Rozdział trzydziesty pierwszy

756 29 13
                                    




Riley

Miesiąc później...

Jego oddech był miarowy, twarz rozświetlona od uśmiechu, a oczy biły przerażającym spokojem. Leżeliśmy na kanapie w jego mieszkaniu i oglądaliśmy Igrzyska Śmierci. Tylko, że ja nie mam pojęcia o czym był ten film, chociaż był moim ulubionym.

Minął miesiąc, a jego dalej nie było. Od znajomego Chase'a dowiedzieliśmy się, że nie dość iż skontaktował się z ojcem, to jeszcze uciekł. Ślad się urwał po tym jak przekroczył granicę. Widzieliśmy na kamerach z lotniska, jak przechodzi przez bramki, a potem nic. Zupełnie jakby rozpłynął się w powietrzu. Mieliśmy podejrzenia, że Thomas mu w tym pomógł i teraz oboje się ukrywają.

Nie wiedzieliśmy gdzie jest, co robi, ani co planuje. To mnie przerażało, od trzydziestu dni nie byłam w stanie odpocząć, bo ciągle o tym myślałam. Wiedziałam, że nic mi nie grozi bo gdyby tylko znalazł się w kraju to pierwsza lepsza kamera uchwyciła by jego twarz, a znajomi Chase'a daliby nam znak. Mimo tego bałam się, że w każdej chwili może zapukać do moich drzwi.

    Chciałabym radzić sobie z tym tak dobrze jak Chase. Tylko, że w rzeczywistości wiedziałam, że on sobie wcale nie radzi. Gdy jego brat zniknął, on założył maskę i ani na sekundę jej nie ściągnął. Nie wiedziałam tylko czy robi to dla siebie czy dla mnie, by mnie uspokoić, by dać mi złudne wrażenie bezpieczeństwa. Chciałabym przynajmniej wyglądać jakbym sobie radziła, a nie jakbym się rozpadała.

    Wzdrygnęłam się gdy chłopak nagle przysunął się do mnie i objął ramieniem. Robił to często, ale ja dalej nie mogłam się przyzwyczaić. Nasza relacja stała w miejscu, bo oboje byliśmy zbyt zajęci, by chociażby o tym porozmawiać. Myślałam tylko i wyłącznie o Tannerze i o tym jak go znaleźć.

    -Nie myśl o tym - szepnął przybliżając twarz do mojej. - To twój ulubiony film, opowiedz mi co się teraz dzieje bo zgubiłem wątek.

    Przejrzał mnie, wiedział o czym myślę i próbował odwrócić moją uwagę. Nienawidziłam tego, głównie przez to, że nigdy nie wiedziałam jak zamierza ją odwrócić.

    -To nie działa. - Lekko pokręciłam głową z rozbawienia, skupiając się na ekranie.

    Gdy otwierał usta, by coś powiedzieć nagle usłyszałam pukanie do drzwi. Z uśmiechem na ustach podbiegłam do drzwi, spodziewając się kogo za nimi ujrzę. Jako pierwszy doskoczył do mnie David, który mocno mnie uścisnął.

    W ostatnim czasie, gdy mieliśmy związane ręce w sprawie Tannera, próbowaliśmy pomóc innej osobie. Uwolniliśmy Davida Hale'a spod rąk jego rodziców. Nie wiedzą, że uciekł ze Szkocji, wraz ze swoją babcią i teraz żyją w Leeds. Nie spodziewałam się tego, ale złapaliśmy ze sobą bardzo dobry kontakt. Bardzo często do nas przychodził, a jego wizyty naprawdę potrafiły poprawić mi humor.

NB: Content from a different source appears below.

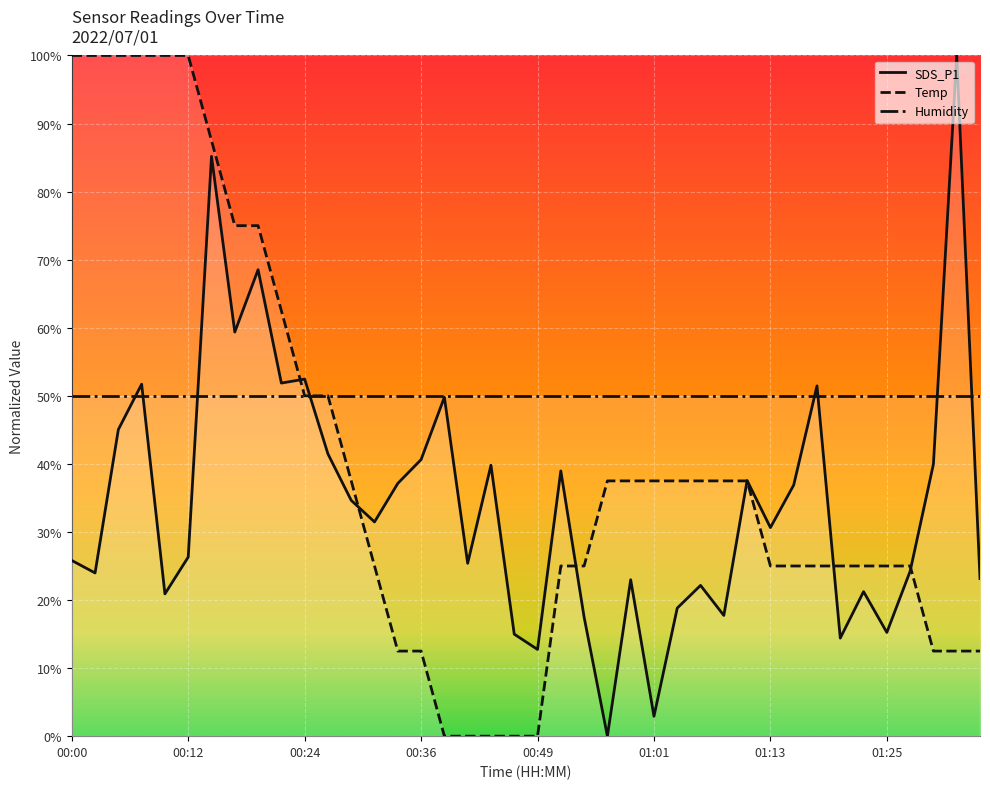

How many interior local peaks does the SDS_P1 series have?

13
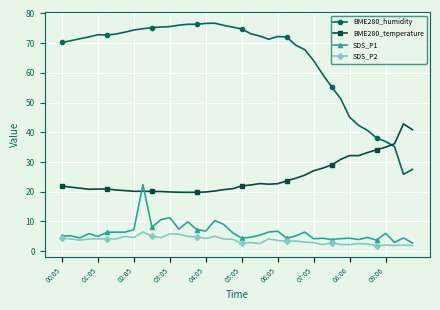

How many distinct data groups are displayed?

4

    Następnie przytulił mnie Larry, z którym też się bardzo dobrze dogadywałam. Wcześniej spotykaliśmy się tylko w sprawie Dhalii, teraz jednak zobaczyłam jego osobę z zupełnie innej strony. Razem z Chase'em próbowaliśmy trochę odciągnąć go od natłoku pracy i pomóc mu się zrelaksować. Tak samo jak ja, nie mógł zaznać spokoju, ale przynajmniej próbował.

    -Co tam u was? - zapytał jako pierwszy David.

    -Wszystko dobrze, macie coś w sprawie Tannera? - wyprzedził mnie Chase.

    Mówił, że o tym nie myśli, że się nie przejmuje. Ale pierwsze pytanie jakie padło z jego ust, dotyczyło jego brata. Wiedziałam, że jest w takim samym stanie jak my wszyscy. Siedzieliśmy jak na szpilkach, czekając aż Haze coś znajdzie.